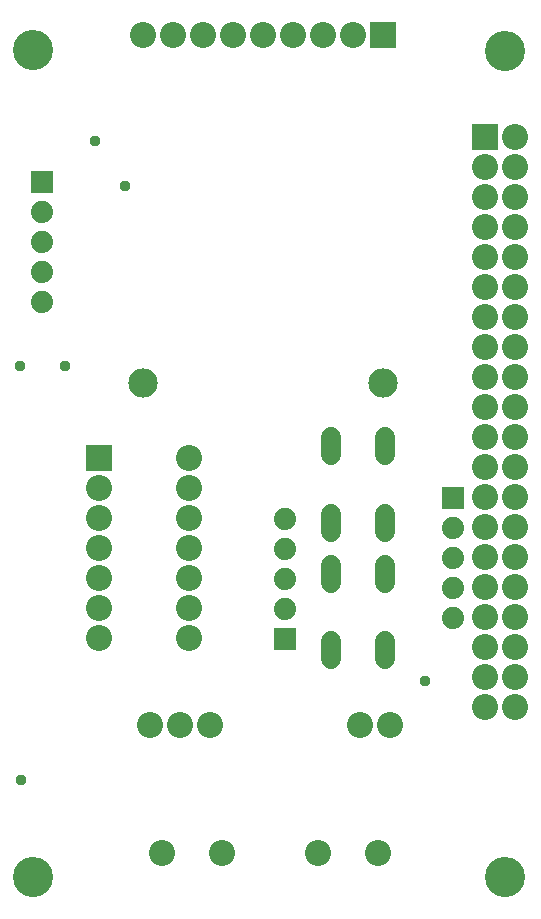
<source format=gbr>
G04 EAGLE Gerber RS-274X export*
G75*
%MOMM*%
%FSLAX34Y34*%
%LPD*%
%INSoldermask Bottom*%
%IPPOS*%
%AMOC8*
5,1,8,0,0,1.08239X$1,22.5*%
G01*
%ADD10C,2.203200*%
%ADD11C,3.403200*%
%ADD12C,1.727200*%
%ADD13R,1.879600X1.879600*%
%ADD14C,1.879600*%
%ADD15R,2.203200X2.203200*%
%ADD16C,2.489200*%
%ADD17C,0.959600*%


D10*
X290619Y70100D03*
X341419Y70100D03*
X158521Y70100D03*
X209321Y70100D03*
X351790Y179070D03*
X326390Y179070D03*
X199390Y179070D03*
X173990Y179070D03*
X148590Y179070D03*
D11*
X49200Y750000D03*
X49200Y50000D03*
X449200Y50000D03*
X449200Y749200D03*
D12*
X347091Y314452D02*
X347091Y299212D01*
X301879Y299212D02*
X301879Y314452D01*
X347091Y249428D02*
X347091Y234188D01*
X301879Y234188D02*
X301879Y249428D01*
D13*
X57150Y638810D03*
D14*
X57150Y613410D03*
X57150Y588010D03*
X57150Y562610D03*
X57150Y537210D03*
D13*
X262890Y251714D03*
D14*
X262890Y277114D03*
X262890Y302514D03*
X262890Y327914D03*
X262890Y353314D03*
D13*
X405130Y370840D03*
D14*
X405130Y345440D03*
X405130Y320040D03*
X405130Y294640D03*
X405130Y269240D03*
D15*
X431800Y676910D03*
D10*
X457200Y676910D03*
X431800Y651510D03*
X457200Y651510D03*
X431800Y626110D03*
X457200Y626110D03*
X431800Y600710D03*
X457200Y600710D03*
X431800Y575310D03*
X457200Y575310D03*
X431800Y549910D03*
X457200Y549910D03*
X431800Y524510D03*
X457200Y524510D03*
X431800Y499110D03*
X457200Y499110D03*
X431800Y473710D03*
X457200Y473710D03*
X431800Y448310D03*
X457200Y448310D03*
X431800Y422910D03*
X457200Y422910D03*
X431800Y397510D03*
X457200Y397510D03*
X431800Y372110D03*
X457200Y372110D03*
X431800Y346710D03*
X457200Y346710D03*
X431800Y321310D03*
X457200Y321310D03*
X431800Y295910D03*
X457200Y295910D03*
X431800Y270510D03*
X457200Y270510D03*
X431800Y245110D03*
X457200Y245110D03*
X431800Y219710D03*
X457200Y219710D03*
X431800Y194310D03*
X457200Y194310D03*
X320040Y763270D03*
X294640Y763270D03*
X269240Y763270D03*
X243840Y763270D03*
X218440Y763270D03*
X193040Y763270D03*
X167640Y763270D03*
X142240Y763270D03*
D15*
X345440Y763270D03*
D16*
X345440Y468630D03*
X142240Y468630D03*
D10*
X105410Y252730D03*
X105410Y278130D03*
X105410Y303530D03*
X105410Y328930D03*
X105410Y354330D03*
X105410Y379730D03*
D15*
X105410Y405130D03*
D10*
X181610Y252730D03*
X181610Y278130D03*
X181610Y303530D03*
X181610Y328930D03*
X181610Y354330D03*
X181610Y379730D03*
X181610Y405130D03*
D12*
X347091Y407162D02*
X347091Y422402D01*
X301879Y422402D02*
X301879Y407162D01*
X347091Y357378D02*
X347091Y342138D01*
X301879Y342138D02*
X301879Y357378D01*
D17*
X76200Y482600D03*
X38100Y482600D03*
X381000Y215900D03*
X101600Y673100D03*
X127000Y635000D03*
X39370Y132080D03*
M02*

</source>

> _WORK TASK_: Please give the records above again exactly as they stand, with no pictures.

> _PROBLEM SOLUTION_:
<source format=gbr>
G04 EAGLE Gerber RS-274X export*
G75*
%MOMM*%
%FSLAX34Y34*%
%LPD*%
%INSoldermask Bottom*%
%IPPOS*%
%AMOC8*
5,1,8,0,0,1.08239X$1,22.5*%
G01*
%ADD10C,2.203200*%
%ADD11C,3.403200*%
%ADD12C,1.727200*%
%ADD13R,1.879600X1.879600*%
%ADD14C,1.879600*%
%ADD15R,2.203200X2.203200*%
%ADD16C,2.489200*%
%ADD17C,0.959600*%


D10*
X290619Y70100D03*
X341419Y70100D03*
X158521Y70100D03*
X209321Y70100D03*
X351790Y179070D03*
X326390Y179070D03*
X199390Y179070D03*
X173990Y179070D03*
X148590Y179070D03*
D11*
X49200Y750000D03*
X49200Y50000D03*
X449200Y50000D03*
X449200Y749200D03*
D12*
X347091Y314452D02*
X347091Y299212D01*
X301879Y299212D02*
X301879Y314452D01*
X347091Y249428D02*
X347091Y234188D01*
X301879Y234188D02*
X301879Y249428D01*
D13*
X57150Y638810D03*
D14*
X57150Y613410D03*
X57150Y588010D03*
X57150Y562610D03*
X57150Y537210D03*
D13*
X262890Y251714D03*
D14*
X262890Y277114D03*
X262890Y302514D03*
X262890Y327914D03*
X262890Y353314D03*
D13*
X405130Y370840D03*
D14*
X405130Y345440D03*
X405130Y320040D03*
X405130Y294640D03*
X405130Y269240D03*
D15*
X431800Y676910D03*
D10*
X457200Y676910D03*
X431800Y651510D03*
X457200Y651510D03*
X431800Y626110D03*
X457200Y626110D03*
X431800Y600710D03*
X457200Y600710D03*
X431800Y575310D03*
X457200Y575310D03*
X431800Y549910D03*
X457200Y549910D03*
X431800Y524510D03*
X457200Y524510D03*
X431800Y499110D03*
X457200Y499110D03*
X431800Y473710D03*
X457200Y473710D03*
X431800Y448310D03*
X457200Y448310D03*
X431800Y422910D03*
X457200Y422910D03*
X431800Y397510D03*
X457200Y397510D03*
X431800Y372110D03*
X457200Y372110D03*
X431800Y346710D03*
X457200Y346710D03*
X431800Y321310D03*
X457200Y321310D03*
X431800Y295910D03*
X457200Y295910D03*
X431800Y270510D03*
X457200Y270510D03*
X431800Y245110D03*
X457200Y245110D03*
X431800Y219710D03*
X457200Y219710D03*
X431800Y194310D03*
X457200Y194310D03*
X320040Y763270D03*
X294640Y763270D03*
X269240Y763270D03*
X243840Y763270D03*
X218440Y763270D03*
X193040Y763270D03*
X167640Y763270D03*
X142240Y763270D03*
D15*
X345440Y763270D03*
D16*
X345440Y468630D03*
X142240Y468630D03*
D10*
X105410Y252730D03*
X105410Y278130D03*
X105410Y303530D03*
X105410Y328930D03*
X105410Y354330D03*
X105410Y379730D03*
D15*
X105410Y405130D03*
D10*
X181610Y252730D03*
X181610Y278130D03*
X181610Y303530D03*
X181610Y328930D03*
X181610Y354330D03*
X181610Y379730D03*
X181610Y405130D03*
D12*
X347091Y407162D02*
X347091Y422402D01*
X301879Y422402D02*
X301879Y407162D01*
X347091Y357378D02*
X347091Y342138D01*
X301879Y342138D02*
X301879Y357378D01*
D17*
X76200Y482600D03*
X38100Y482600D03*
X381000Y215900D03*
X101600Y673100D03*
X127000Y635000D03*
X39370Y132080D03*
M02*

</source>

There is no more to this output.